Hélas, les bons sentiments ne font pas toujours les bons raisonnements. En clair : on ne peut pas espérer combler l’écart d’emploi des PSH – 37 % contre 66 % pour la moyenne nationale – par le seul télétravail, pour des raisons liées à la structure de la population active en situation de handicap.
Les PSH sont surreprésentées dans des métiers qui ne s’exercent pas à distance : aide à la personne, distribution, maintenance, agriculture ou logistique. De plus, les PSH au chômage sont en moyenne plus âgées, moins diplômées et au chômage depuis plus longtemps que le reste des demandeurs d’emplois.
Sans oublier que 85 % des handicaps surviennent à l’âge adulte. Cela signifie que, pour diminuer le taux de chomage des PSH (16 % contre 8 % au global), il s’agit surtout de reclasser ou de former et pas seulement de combler une difficulté physique d’accessibilité au lieu de travail.

Eux-mêmes n’en veulent pas
Pour les métiers exerçables à distance, une deuxième limite se présente : les PSH sont loin de plébisciter le télétravail – 28 % déclarent vouloir en faire davantage à l’avenir, contre 50 % pour le reste des salariés. L’année 2020 a laissé un goût particulièrement amer aux PSH, ce que révèle une enquête menée par l’Agefiph et l’IFOP : les travailleurs porteurs d’un handicap sont plus nombreux à avoir ressenti fatigue, stress et surmenage. Pour 42 % d’entre eux (contre 31 % de l’ensemble des salariés), la motivation a chuté entre l’automne 2020 et le printemps 2021.
La source principale de cet écart, c’est l’anxiété résultant de l’isolement, pas les préoccupations économiques, atténuées par les aides publiques. « On s’est aperçu que le télétravail, pour les PSH, était générateur d’inquiétude sur leur place dans l’entreprise », analyse Véronique Bustreel.
« Pas étonnant », répond Katia Dayan, à la tête de l’agence de communication Les Papillons de jour. « Je suis contre le télétravail généralisé. Quand on embauche une PSH, c’est dans une démarche d’inclusion : ne pas l’intégrer physiquement dans un travail d’équipe, c’est totalement contradictoire ! »
Cela dépend de la nature du handicap, si l’on en croit la directrice de l’innovation, de l’évaluation et de la stratégie chez Agefiph : « Malentendants et entendants ont eu le même ressenti du télétravail pendant les confinements, mais les personnes qui présentent des troubles psychiques ou de déficience intellectuelle en ont le plus souffert. »
Leurs difficultés proviennent moins de questions pratiques (aménagement du poste de travail), que d’une charge mentale liée à la compréhension de consignes communiquées par des voix inhabituelles, d’un déficit d’accompagnement des RH et des managers. « Ça ne veut pas dire que le télétravail n’est pas viable pour ces personnes, prévient Véronique Bustreel, mais qu’il doit être mieux pensé. »
Télétravail concerté
Impossible, donc, de rendre le télétravail inclusif sans l’individualiser et donc se débarrasser d’une représentation erronée de ce qui constitue un handicap : « Le sourd, l’aveugle, le trisomique, le fauteuil… Ce sont des stéréotypes », explique Véronique Burstreel. Ces clichés règnent au sein de la population générale, mais aussi chez les dirigeants, les recruteurs… et les PSH elles-mêmes, qui se projettent plus facilement dans une identité de patient ou d’accidenté, par exemple.
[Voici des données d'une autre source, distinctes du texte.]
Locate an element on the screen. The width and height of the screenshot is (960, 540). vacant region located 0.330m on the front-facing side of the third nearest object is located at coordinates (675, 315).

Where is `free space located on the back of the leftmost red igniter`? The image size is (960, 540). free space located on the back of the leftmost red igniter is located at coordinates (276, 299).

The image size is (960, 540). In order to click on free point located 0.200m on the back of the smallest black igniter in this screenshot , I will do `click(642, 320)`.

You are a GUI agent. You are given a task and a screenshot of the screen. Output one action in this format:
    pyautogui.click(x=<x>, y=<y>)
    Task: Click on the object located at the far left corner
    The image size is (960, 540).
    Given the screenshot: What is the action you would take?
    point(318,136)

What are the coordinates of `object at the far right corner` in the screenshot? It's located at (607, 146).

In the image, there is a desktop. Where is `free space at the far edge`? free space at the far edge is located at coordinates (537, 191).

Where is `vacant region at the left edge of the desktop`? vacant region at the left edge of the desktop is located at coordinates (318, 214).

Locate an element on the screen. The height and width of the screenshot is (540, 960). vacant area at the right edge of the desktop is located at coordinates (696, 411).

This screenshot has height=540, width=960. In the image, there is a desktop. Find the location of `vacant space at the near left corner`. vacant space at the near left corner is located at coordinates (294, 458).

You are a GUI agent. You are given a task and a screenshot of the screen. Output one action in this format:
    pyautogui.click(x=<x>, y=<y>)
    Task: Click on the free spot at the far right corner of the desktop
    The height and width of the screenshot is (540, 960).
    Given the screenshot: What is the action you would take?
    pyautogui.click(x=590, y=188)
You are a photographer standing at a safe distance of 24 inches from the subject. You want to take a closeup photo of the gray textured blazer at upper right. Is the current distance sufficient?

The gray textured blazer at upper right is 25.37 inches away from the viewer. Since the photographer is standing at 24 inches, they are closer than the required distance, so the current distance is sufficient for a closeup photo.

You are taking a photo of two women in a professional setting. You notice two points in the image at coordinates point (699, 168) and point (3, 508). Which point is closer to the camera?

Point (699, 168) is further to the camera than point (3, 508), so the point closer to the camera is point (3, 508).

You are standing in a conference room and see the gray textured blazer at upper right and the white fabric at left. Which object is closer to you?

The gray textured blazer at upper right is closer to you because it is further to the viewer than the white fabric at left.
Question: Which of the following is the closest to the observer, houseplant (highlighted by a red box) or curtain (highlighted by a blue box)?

Katia Dayan s’amuse de ces préjugés.
Dans son agence, au moins 80 % des employés sont porteurs d’un handicap. « Mais quand ils vont chez un client, on voit bien qu’il se demande “où sont les handicapés ?” ». Ici, comme dans le reste de la population, 80 % des handicaps ne se voient pas.
Quant au télétravail, il ne sera inclusif que s’il s’accompagne d’investissements ne se faisant pas nécessairement là où l’on croit. Pendant la pandémie, le télétravail « forcé » a créé un changement culturel, tout en affichant ses faiblesses. Reste à transformer l’essai. « Le Covid-19 a changé notre état d’esprit », confie Yaëlle Leben, directrice des RH chez Salesforce.
Pour cette entreprise de la tech spécialisée dans la relation client, le temps est à la refonte de l’organisation globale du travail : « Créer un télétravail choisi tout en maintenant l’efficacité de la production, se demander quelles tâches doivent être réalisées en équipe, quels déplacements sont nécessaires, éviter l’isolement, s’adapter aux situations individuelles, assurer une progression de carrière équitable malgré des degrés de présence différents… C’est mon défi actuel. Cela concerne l’ensemble des salariés », rappelle la DRH.